Closing one restaurant to open another one amid the pandemic isn’t easy, especially with the logistical challenges of switching dining styles.
Right now, the restaurant employs about eight workers, but Tang said he needs about 25 to 30 workers to keep up with the pace of the restaurant and its fast-casual operating style. But he’s been struggling to find them and few people are applying, so the restaurant is running limited hours Sunday through Thursday 11 a.m. to 3 p.m.
“It’s been a pretty big change,” Tang said. “I’d say I’ve underestimated how big of a change, going from full-service restaurant and higher ticket prices to lower ticket prices but more volume.”
Closing JP Kitchen allowed Tang to step back and reassess what he wanted to do with the restaurant.
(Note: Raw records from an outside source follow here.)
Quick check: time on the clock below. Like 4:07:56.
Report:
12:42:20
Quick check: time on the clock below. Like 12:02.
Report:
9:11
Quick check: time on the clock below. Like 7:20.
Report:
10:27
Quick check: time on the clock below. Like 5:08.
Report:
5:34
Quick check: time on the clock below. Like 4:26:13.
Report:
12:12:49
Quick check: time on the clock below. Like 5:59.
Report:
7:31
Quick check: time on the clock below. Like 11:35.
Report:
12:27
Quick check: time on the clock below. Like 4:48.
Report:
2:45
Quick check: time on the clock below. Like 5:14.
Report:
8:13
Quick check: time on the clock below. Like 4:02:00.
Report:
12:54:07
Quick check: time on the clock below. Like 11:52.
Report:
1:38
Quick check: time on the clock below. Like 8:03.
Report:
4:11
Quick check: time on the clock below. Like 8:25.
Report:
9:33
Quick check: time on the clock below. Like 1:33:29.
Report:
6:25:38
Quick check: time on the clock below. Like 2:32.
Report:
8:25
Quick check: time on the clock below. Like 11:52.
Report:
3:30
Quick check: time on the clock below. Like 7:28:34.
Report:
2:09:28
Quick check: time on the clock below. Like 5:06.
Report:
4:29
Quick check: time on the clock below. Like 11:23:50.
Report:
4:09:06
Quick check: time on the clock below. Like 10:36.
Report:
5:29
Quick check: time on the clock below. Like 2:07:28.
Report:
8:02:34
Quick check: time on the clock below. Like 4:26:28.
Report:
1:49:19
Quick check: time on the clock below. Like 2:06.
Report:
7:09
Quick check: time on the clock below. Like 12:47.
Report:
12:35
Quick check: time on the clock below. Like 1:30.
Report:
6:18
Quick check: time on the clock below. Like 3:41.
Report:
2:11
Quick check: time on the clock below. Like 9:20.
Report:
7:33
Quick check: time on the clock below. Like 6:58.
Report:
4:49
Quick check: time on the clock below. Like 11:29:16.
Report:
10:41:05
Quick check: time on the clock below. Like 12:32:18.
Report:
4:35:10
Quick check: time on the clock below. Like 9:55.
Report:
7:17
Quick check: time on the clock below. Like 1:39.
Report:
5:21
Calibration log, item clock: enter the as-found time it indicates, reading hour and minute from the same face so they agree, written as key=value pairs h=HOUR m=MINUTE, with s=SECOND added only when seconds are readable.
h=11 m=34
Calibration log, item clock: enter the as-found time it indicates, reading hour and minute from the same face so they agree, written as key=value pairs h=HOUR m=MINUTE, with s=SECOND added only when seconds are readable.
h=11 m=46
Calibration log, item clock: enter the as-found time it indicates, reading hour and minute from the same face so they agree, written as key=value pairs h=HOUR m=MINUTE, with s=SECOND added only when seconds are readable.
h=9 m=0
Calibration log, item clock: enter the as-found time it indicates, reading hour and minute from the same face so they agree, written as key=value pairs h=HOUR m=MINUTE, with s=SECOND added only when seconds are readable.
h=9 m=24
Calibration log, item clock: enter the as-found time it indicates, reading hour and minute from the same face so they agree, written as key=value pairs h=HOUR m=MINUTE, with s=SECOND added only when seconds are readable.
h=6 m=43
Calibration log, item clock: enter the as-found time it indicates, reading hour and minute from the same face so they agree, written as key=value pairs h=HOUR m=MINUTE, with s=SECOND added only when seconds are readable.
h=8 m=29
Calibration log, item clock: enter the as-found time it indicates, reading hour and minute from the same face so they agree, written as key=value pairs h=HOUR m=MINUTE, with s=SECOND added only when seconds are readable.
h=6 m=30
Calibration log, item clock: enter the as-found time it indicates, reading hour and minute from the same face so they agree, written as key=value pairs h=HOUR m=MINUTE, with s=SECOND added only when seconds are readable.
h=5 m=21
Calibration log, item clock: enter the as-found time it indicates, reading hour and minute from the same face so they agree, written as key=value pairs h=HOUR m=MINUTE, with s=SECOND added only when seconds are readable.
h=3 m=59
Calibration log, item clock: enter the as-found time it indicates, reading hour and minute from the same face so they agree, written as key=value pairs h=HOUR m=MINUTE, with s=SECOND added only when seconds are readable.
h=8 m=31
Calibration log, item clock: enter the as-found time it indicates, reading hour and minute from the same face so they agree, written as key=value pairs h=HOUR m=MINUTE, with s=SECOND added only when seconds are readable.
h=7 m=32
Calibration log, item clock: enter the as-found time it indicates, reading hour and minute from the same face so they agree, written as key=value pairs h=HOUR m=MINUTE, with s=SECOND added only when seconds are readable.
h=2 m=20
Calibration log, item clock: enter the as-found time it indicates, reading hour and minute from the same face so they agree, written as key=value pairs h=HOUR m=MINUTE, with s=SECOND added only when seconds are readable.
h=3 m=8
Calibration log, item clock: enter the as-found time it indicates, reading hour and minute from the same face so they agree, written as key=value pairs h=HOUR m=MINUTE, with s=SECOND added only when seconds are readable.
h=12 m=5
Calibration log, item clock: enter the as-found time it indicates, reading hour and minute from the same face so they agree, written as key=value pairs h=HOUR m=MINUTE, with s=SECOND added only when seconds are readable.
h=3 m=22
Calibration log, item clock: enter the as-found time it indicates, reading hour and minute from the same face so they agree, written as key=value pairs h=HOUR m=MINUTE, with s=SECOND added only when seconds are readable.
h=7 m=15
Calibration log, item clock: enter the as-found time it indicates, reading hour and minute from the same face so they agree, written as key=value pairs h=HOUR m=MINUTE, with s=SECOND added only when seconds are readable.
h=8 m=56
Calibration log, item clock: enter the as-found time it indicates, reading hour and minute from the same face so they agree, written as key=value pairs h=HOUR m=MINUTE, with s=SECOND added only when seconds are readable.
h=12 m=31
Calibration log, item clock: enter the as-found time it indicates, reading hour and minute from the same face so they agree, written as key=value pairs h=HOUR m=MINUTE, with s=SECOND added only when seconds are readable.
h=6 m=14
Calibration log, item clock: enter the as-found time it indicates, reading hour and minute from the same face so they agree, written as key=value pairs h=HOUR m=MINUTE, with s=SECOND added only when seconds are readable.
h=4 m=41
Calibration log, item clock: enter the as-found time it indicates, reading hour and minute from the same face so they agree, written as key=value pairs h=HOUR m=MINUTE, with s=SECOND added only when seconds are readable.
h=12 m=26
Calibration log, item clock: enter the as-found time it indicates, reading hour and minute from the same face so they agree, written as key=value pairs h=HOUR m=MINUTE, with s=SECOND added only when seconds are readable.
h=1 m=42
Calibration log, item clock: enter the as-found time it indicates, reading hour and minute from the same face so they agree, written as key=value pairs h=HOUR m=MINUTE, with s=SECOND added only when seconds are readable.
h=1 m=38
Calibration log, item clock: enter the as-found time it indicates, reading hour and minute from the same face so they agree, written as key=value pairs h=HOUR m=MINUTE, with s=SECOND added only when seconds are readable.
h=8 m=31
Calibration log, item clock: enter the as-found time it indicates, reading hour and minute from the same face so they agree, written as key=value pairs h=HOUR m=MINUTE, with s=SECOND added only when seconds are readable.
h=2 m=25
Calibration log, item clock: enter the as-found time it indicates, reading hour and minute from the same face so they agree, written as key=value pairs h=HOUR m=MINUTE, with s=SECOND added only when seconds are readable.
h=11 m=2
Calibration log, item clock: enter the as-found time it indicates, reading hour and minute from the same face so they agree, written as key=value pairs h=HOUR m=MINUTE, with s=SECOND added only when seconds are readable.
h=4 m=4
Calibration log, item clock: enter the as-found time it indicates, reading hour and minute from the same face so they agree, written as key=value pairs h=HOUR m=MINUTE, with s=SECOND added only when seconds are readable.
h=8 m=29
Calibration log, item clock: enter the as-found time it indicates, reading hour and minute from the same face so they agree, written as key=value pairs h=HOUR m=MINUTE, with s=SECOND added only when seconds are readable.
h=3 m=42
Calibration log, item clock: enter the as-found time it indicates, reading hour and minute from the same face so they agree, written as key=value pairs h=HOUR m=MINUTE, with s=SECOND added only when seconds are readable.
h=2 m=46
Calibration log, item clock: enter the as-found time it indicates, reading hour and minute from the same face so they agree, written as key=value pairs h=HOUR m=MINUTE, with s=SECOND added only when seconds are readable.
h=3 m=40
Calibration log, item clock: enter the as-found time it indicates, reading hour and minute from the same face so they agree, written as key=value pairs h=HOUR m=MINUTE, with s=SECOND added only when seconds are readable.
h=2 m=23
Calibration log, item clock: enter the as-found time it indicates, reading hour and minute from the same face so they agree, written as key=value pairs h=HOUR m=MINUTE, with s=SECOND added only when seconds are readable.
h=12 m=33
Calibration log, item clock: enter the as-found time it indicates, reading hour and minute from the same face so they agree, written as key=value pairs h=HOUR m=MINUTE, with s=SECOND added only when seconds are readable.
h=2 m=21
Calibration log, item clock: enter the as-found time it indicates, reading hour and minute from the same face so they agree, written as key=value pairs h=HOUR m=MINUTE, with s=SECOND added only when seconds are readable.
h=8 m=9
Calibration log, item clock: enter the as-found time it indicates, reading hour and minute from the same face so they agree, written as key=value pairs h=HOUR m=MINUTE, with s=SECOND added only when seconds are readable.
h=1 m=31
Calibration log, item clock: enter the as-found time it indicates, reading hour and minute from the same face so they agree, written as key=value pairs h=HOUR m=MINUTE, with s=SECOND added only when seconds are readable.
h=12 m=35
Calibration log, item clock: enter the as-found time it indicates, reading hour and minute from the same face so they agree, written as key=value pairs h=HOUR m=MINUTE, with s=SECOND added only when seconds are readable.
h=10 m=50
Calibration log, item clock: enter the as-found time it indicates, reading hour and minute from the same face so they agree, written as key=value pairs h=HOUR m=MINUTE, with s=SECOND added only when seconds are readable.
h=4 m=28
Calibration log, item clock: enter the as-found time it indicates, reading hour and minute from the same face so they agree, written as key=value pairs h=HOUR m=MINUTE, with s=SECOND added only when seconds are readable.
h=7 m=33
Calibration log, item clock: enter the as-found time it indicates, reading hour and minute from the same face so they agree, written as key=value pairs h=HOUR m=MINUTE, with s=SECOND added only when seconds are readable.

Remodeling the space and preparing to open took some investment and cost more than he expected, but it’ll be a more viable business model in the future, he said.
The menu is simple, featuring only four chicken sandwiches, chicken tender combos and desserts. It also offers customers four sides including fried Brussels sprouts, mac and cheese, mashed sweet potatoes and coleslaw. The portions are larger than those at JP Kitchen, and is about right for the price range, Tang said. Food is prepared by hand before service starts but is cooked to order.